The Supreme Court rejected a challenge Monday to a county's practice of routinely searching welfare applicants' homes without warrants and ruling out assistance for those who refuse to let them in. The justices refused, without comment, to intervene in the case from San Diego County, where investigators from the local District Attorney's office show up unannounced at applicants' homes and conduct searches that include peeking into closets and cabinets. The visits do not require any suspicion of fraud and are intended to confirm that people are eligible for government aid.
Failure to submit to the searches, which can last an hour, disqualifies applicants from assistance.

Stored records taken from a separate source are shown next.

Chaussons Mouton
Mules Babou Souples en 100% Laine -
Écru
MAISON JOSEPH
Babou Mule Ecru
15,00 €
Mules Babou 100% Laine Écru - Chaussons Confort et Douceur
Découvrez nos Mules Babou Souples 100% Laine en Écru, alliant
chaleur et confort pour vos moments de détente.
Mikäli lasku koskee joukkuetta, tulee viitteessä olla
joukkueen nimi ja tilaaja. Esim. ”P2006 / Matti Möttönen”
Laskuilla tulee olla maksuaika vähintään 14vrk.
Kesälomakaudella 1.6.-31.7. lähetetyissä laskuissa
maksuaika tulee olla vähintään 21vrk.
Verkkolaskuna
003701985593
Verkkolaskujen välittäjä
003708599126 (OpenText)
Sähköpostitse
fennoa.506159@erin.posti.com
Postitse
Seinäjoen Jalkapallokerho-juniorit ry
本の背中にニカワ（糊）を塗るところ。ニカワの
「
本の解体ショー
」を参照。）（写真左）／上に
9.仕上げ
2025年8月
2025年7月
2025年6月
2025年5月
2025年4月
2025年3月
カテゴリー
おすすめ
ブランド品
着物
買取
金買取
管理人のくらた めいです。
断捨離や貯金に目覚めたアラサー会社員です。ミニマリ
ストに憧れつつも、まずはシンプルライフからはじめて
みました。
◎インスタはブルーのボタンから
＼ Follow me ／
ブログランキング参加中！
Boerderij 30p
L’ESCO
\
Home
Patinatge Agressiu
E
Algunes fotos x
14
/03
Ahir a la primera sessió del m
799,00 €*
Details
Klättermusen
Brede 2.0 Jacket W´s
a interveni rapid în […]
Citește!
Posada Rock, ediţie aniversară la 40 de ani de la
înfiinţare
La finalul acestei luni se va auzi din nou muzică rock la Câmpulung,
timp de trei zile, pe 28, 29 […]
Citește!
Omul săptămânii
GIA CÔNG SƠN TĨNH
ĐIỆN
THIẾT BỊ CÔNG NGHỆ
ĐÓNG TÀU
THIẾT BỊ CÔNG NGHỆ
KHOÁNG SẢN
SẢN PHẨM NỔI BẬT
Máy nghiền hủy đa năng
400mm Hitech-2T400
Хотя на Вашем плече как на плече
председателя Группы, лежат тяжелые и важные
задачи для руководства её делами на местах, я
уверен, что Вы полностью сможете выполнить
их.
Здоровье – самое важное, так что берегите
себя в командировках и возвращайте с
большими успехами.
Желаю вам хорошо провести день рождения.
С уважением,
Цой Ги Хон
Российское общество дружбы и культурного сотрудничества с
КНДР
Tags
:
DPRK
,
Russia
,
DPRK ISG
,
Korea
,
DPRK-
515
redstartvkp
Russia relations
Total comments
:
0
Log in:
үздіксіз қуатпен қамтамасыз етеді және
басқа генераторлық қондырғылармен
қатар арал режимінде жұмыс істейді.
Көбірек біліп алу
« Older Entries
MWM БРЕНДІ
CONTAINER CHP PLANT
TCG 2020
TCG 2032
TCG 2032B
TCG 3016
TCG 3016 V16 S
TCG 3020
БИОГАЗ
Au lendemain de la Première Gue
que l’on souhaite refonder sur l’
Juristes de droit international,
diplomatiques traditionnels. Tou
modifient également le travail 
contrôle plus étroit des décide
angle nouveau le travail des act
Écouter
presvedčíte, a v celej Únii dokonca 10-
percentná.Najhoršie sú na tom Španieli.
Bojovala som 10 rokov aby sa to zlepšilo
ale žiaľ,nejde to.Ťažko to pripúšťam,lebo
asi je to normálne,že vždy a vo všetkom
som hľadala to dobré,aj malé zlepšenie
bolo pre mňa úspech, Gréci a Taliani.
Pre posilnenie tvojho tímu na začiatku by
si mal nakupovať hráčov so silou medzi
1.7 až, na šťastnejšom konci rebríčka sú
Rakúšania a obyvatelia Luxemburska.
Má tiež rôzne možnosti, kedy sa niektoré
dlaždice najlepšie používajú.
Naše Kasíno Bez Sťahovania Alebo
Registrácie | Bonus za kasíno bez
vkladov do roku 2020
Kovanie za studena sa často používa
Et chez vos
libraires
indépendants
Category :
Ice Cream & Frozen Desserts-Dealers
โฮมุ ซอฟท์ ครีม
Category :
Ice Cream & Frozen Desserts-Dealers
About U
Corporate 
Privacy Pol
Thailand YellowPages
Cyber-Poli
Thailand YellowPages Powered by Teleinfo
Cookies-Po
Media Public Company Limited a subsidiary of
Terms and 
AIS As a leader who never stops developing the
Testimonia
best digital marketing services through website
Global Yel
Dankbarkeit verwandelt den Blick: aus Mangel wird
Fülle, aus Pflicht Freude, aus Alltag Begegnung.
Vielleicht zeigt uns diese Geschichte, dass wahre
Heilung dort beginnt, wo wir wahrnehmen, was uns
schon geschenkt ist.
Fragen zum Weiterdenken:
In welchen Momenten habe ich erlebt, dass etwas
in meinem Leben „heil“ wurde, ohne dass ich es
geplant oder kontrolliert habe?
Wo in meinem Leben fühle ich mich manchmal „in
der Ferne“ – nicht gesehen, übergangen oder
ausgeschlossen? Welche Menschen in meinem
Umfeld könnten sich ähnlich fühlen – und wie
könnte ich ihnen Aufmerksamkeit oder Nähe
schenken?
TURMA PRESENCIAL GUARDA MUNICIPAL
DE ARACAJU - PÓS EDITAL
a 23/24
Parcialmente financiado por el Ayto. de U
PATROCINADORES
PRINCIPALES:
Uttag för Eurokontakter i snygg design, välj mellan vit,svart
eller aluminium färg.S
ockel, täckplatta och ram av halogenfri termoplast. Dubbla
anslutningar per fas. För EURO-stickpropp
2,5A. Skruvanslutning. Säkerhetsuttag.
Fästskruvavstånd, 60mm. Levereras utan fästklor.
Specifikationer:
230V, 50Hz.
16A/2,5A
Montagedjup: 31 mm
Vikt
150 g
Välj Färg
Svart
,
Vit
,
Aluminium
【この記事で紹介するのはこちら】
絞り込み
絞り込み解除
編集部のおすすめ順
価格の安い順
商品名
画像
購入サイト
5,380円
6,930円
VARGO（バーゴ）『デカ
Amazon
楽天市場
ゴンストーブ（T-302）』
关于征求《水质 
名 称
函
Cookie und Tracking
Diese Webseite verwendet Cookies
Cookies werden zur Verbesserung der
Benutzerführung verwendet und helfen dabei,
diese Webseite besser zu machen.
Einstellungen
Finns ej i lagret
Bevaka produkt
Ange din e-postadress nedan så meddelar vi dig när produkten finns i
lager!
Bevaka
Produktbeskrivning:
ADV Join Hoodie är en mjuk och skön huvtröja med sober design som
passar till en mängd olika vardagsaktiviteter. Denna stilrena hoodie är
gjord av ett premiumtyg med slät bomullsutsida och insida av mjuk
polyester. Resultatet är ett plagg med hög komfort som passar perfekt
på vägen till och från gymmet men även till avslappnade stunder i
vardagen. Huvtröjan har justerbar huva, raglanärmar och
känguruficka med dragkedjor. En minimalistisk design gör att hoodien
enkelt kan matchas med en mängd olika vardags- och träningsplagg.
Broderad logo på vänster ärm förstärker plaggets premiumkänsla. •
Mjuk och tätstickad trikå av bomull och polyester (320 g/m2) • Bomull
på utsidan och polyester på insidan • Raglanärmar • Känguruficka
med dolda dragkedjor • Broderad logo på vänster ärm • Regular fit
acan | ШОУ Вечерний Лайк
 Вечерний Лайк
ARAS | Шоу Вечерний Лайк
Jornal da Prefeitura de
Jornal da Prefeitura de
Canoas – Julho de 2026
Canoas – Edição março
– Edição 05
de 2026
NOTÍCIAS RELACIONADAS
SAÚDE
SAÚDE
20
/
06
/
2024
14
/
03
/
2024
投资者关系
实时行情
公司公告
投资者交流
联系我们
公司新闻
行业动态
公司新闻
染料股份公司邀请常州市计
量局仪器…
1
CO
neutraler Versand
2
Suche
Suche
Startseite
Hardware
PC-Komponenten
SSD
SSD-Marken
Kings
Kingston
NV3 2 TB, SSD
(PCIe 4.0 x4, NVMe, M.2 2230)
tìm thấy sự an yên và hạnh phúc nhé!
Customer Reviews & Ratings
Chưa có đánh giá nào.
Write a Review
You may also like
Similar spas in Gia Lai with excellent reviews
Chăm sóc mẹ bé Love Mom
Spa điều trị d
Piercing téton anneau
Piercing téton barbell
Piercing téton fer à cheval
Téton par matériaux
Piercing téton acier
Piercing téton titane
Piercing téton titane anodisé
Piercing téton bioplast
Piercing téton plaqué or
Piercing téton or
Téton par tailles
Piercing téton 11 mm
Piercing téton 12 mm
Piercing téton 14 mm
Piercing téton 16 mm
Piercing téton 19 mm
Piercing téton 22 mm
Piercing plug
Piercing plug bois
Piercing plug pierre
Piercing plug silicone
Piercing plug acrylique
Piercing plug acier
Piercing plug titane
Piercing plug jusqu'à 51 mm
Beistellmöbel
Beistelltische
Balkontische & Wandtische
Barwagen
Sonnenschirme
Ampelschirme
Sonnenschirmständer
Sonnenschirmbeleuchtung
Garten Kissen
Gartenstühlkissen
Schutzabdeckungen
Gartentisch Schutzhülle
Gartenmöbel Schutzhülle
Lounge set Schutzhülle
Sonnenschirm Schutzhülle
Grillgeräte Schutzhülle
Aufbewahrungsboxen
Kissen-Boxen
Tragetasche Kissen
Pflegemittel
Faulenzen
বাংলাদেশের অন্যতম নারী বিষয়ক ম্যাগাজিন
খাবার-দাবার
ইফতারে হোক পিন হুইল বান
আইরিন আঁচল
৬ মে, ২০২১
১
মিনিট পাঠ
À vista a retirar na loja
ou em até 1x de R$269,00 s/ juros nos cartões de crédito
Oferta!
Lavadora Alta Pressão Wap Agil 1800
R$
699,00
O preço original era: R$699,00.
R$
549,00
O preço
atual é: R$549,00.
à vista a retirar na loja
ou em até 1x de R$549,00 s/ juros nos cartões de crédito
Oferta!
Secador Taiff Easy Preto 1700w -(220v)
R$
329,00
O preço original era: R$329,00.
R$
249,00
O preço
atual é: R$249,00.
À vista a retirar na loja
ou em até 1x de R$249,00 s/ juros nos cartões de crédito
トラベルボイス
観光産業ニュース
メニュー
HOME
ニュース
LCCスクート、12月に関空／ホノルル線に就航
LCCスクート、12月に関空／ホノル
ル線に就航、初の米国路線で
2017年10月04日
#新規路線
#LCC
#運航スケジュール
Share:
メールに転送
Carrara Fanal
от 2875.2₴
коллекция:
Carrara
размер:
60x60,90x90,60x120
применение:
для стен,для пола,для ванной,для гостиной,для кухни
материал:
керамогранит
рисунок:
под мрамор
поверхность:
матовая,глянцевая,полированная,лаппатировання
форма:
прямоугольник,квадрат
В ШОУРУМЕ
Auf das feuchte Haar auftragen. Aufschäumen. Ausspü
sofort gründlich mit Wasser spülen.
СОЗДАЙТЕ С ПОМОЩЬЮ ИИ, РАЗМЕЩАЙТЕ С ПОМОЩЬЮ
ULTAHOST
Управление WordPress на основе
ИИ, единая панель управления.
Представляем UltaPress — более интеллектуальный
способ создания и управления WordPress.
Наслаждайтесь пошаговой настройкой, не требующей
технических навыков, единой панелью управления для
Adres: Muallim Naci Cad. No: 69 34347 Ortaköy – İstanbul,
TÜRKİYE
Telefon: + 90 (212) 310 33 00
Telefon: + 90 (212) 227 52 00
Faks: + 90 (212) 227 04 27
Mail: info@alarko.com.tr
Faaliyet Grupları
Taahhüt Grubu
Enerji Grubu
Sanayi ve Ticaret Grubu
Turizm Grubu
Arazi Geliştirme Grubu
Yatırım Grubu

The 10-year-old program was challenged by the American Civil Liberties Union on behalf of six single parents who were seeking assistance. The welfare applicants argued that the Fourth Amendment, which prohibits unreasonable searches, protects them from the home visits.
"When the investigator conducts the home inspection, no part of the home is off-limits," they said.
The 9th U.S. Circuit Court of Appeals, upholding the program, said the Supreme Court in 1971 allowed social workers to visit homes in New York to determine eligibility. The appeals court, in a 2-1 decision, said the visits do not even constitute a search under the Fourth Amendment in part because people are free to turn away the investigators.
In dissent, however, Judge Raymond Fisher said it was unlawful for an investigator from the district attorney's office to go "walking through the applicant's home in search of physical evidence of ineligibility that could lead to criminal prosecution either for welfare fraud or other crimes unrelated to the welfare application."
The local government said the high court should not step in.
"No applicant has been prosecuted for welfare fraud based upon anything observed or discovered during a home visit that contradicted information provided by the applicant," the county said in its brief for the Supreme Court.
Eight appeals court judges voted to have the full San Francisco-based court hear the case. Seven of those judges called the program "an attack on the poor."